As things inch closer to going back to normal in the United States via the COVID-19 vaccination campaign, CivicScience data show that U.S. parents are increasingly more ready to send their children back to the classroom.
That’s according to survey results from this past month, which show that more than half of parents of school-age children prefer in-classroom only for the current school year, just three months or so away from its end. This is up substantially from the beginning of the school year in the fall, at which point only 39% of parents said the same.
Another way to parse the data: American parents are still quite split on the schooling debacle. While half prefer the classroom experience, the other half prefer some cadence of virtual learning, be it full-time or part-time.
While in-classroom learning appears the most preferable option for all working adults, parents who are working in-person positions are the most comfortable with sending their kids to the classroom during the pandemic. Remote workers are the least likely to have this preference, and the most likely to prefer a hybrid model of some sort.
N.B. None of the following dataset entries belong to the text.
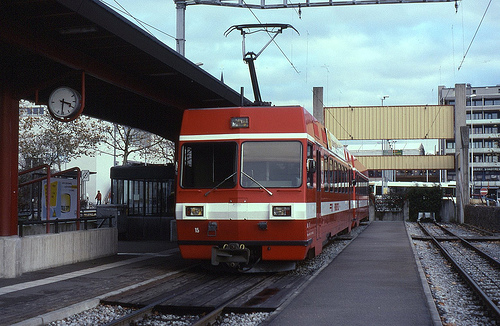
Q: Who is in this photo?
A: No one.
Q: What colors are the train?
A: Red and white.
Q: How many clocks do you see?
A: One.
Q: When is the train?
A: On the tracks.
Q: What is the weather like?
A: Cloudy.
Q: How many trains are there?
A: One.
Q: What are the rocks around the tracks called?
A: Gravel.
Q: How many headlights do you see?
A: 2.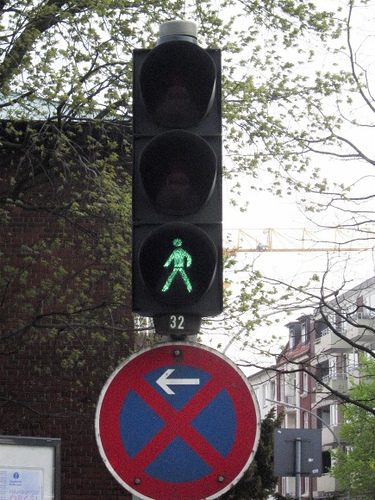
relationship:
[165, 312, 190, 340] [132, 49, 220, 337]
number on base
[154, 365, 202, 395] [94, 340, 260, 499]
arrow on sign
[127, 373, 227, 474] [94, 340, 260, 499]
x on sign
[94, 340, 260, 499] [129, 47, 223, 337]
sign near light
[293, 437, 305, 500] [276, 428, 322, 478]
pole and sign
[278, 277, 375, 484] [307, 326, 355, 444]
building has stories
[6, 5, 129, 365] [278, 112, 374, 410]
tress overhanging branches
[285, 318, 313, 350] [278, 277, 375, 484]
windows on building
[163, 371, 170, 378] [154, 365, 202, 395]
spot on arrow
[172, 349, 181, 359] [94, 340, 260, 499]
screw on sign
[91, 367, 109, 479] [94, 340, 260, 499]
edge of sign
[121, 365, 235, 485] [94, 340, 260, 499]
circle on sign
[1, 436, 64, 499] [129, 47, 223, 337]
sign by light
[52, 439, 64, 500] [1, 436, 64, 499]
edge on sign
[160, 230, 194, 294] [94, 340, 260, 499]
person on sign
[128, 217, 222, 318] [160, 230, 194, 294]
signal of person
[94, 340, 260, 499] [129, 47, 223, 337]
sign below light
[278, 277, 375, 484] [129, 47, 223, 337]
building behind light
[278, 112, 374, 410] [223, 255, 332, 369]
branches with leaves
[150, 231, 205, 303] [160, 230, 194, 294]
light shows person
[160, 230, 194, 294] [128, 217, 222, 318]
person on signal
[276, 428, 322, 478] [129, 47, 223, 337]
sign behind light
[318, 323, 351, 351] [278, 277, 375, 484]
balcony on building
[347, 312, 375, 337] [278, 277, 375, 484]
balcony on building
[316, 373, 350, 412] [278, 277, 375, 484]
balcony on building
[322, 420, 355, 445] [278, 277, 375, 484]
balcony on building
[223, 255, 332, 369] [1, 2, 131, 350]
leaves of tree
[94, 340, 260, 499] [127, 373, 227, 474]
sign with x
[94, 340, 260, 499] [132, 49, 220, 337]
sign on signal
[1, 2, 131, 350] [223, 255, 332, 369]
tree with leaves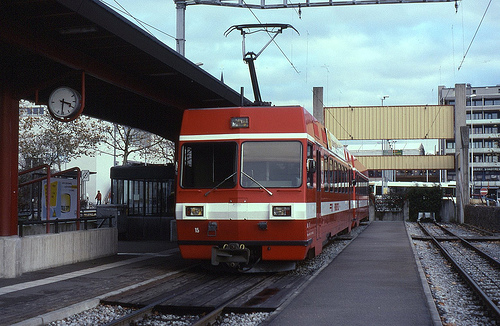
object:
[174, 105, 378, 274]
train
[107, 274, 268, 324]
track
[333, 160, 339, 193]
window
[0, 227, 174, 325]
platform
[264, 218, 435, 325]
pavement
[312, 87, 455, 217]
building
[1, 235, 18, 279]
block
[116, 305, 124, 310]
rock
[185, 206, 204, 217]
light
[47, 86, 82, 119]
clock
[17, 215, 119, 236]
railing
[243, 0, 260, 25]
wire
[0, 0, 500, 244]
background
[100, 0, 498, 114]
sky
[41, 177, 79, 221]
sign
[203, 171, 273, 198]
wiper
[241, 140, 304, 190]
windshield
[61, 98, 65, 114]
hand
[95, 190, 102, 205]
person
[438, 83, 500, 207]
building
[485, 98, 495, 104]
window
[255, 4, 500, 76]
cloud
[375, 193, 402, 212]
car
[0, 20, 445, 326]
station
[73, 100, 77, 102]
dial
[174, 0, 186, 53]
pole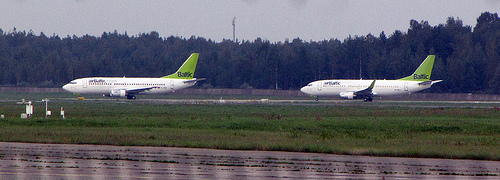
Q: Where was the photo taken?
A: It was taken at the runway.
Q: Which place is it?
A: It is a runway.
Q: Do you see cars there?
A: No, there are no cars.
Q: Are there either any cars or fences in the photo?
A: No, there are no cars or fences.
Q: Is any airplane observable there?
A: Yes, there is an airplane.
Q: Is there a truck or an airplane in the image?
A: Yes, there is an airplane.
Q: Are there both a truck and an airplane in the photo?
A: No, there is an airplane but no trucks.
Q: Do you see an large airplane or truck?
A: Yes, there is a large airplane.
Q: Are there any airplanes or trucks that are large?
A: Yes, the airplane is large.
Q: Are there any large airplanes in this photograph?
A: Yes, there is a large airplane.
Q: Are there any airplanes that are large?
A: Yes, there is an airplane that is large.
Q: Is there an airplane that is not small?
A: Yes, there is a large airplane.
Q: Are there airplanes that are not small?
A: Yes, there is a large airplane.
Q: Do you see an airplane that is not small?
A: Yes, there is a large airplane.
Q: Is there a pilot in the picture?
A: No, there are no pilots.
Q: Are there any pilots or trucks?
A: No, there are no pilots or trucks.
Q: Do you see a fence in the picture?
A: No, there are no fences.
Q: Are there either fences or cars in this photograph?
A: No, there are no fences or cars.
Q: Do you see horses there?
A: No, there are no horses.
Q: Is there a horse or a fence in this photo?
A: No, there are no horses or fences.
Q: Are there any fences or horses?
A: No, there are no horses or fences.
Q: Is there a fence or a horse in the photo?
A: No, there are no horses or fences.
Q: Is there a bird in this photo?
A: No, there are no birds.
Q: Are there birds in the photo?
A: No, there are no birds.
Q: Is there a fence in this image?
A: No, there are no fences.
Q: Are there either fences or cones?
A: No, there are no fences or cones.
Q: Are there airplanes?
A: Yes, there is an airplane.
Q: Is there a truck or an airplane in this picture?
A: Yes, there is an airplane.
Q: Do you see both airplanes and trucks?
A: No, there is an airplane but no trucks.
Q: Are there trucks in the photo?
A: No, there are no trucks.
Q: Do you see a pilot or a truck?
A: No, there are no trucks or pilots.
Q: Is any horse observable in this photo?
A: No, there are no horses.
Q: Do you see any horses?
A: No, there are no horses.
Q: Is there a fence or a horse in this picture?
A: No, there are no horses or fences.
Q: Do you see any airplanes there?
A: Yes, there is an airplane.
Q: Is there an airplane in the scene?
A: Yes, there is an airplane.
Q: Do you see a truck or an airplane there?
A: Yes, there is an airplane.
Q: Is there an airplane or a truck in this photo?
A: Yes, there is an airplane.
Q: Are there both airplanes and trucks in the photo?
A: No, there is an airplane but no trucks.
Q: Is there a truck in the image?
A: No, there are no trucks.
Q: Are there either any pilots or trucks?
A: No, there are no trucks or pilots.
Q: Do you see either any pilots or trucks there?
A: No, there are no trucks or pilots.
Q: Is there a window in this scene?
A: Yes, there are windows.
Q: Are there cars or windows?
A: Yes, there are windows.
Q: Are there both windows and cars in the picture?
A: No, there are windows but no cars.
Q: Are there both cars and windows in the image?
A: No, there are windows but no cars.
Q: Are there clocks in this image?
A: No, there are no clocks.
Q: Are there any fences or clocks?
A: No, there are no clocks or fences.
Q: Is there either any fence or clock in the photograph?
A: No, there are no clocks or fences.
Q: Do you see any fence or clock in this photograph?
A: No, there are no clocks or fences.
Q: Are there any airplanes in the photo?
A: Yes, there is an airplane.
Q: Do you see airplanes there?
A: Yes, there is an airplane.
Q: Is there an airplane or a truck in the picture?
A: Yes, there is an airplane.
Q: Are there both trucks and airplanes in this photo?
A: No, there is an airplane but no trucks.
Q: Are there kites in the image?
A: No, there are no kites.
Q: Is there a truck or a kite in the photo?
A: No, there are no kites or trucks.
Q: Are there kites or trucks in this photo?
A: No, there are no kites or trucks.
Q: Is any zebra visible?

Parents who have lost their job as a result of the pandemic are the most likely in the following cross tabulation to prefer online-only learning this school year.
Interestingly, stress plays a role in this, but not in the way you might expect. Those who would prefer classroom-only learning this school year are the least stressed out, while those who would prefer online-only learning are the most stressed. Those who would prefer a hybrid learning model fall somewhere in between the two groups.Maybe stress is just a proxy for pandemic worries. Those who are very or somewhat concerned about being in public because of the pandemic are much less likely to prefer an in-classroom experience for their kids this year, the complete opposite of those who deem themselves not at all concerned about public spaces.
Women and men have near identical preferences this school year, though moms are ever so slightly more preferable to the online-only model.
A striking demographic difference was found when looking at household income. Those in the lowest income bracket are the least comfortable with classroom-only learning and show the greatest preference for an online-only environment for the rest of this school year.
An ongoing trend CivicScience is seeing time and time again is those who are the most comfortable getting back out there and rejoining their old activities and haunts – be it travel, restaurants, or public events – under-index by a long shot as COVID-19 vaccine intenders.
We see the very same trend when it comes to parental schooling preference right now.
First, those who would prefer an online-only or hybrid learning model this school year are much more likely to say they’d vaccinate their child against COVID-19 as soon as they could (or at least eventually). On the other hand, nearly half of the parents who prefer classroom learning right now say they would not get their child vaccinated. That’s likely because they are much less likely to get the vaccine themselves.
As a fourth surge is upon us, we’ll be sure to track if and when sentiment among U.S. parents changes for the rest of the school year – and even for next year.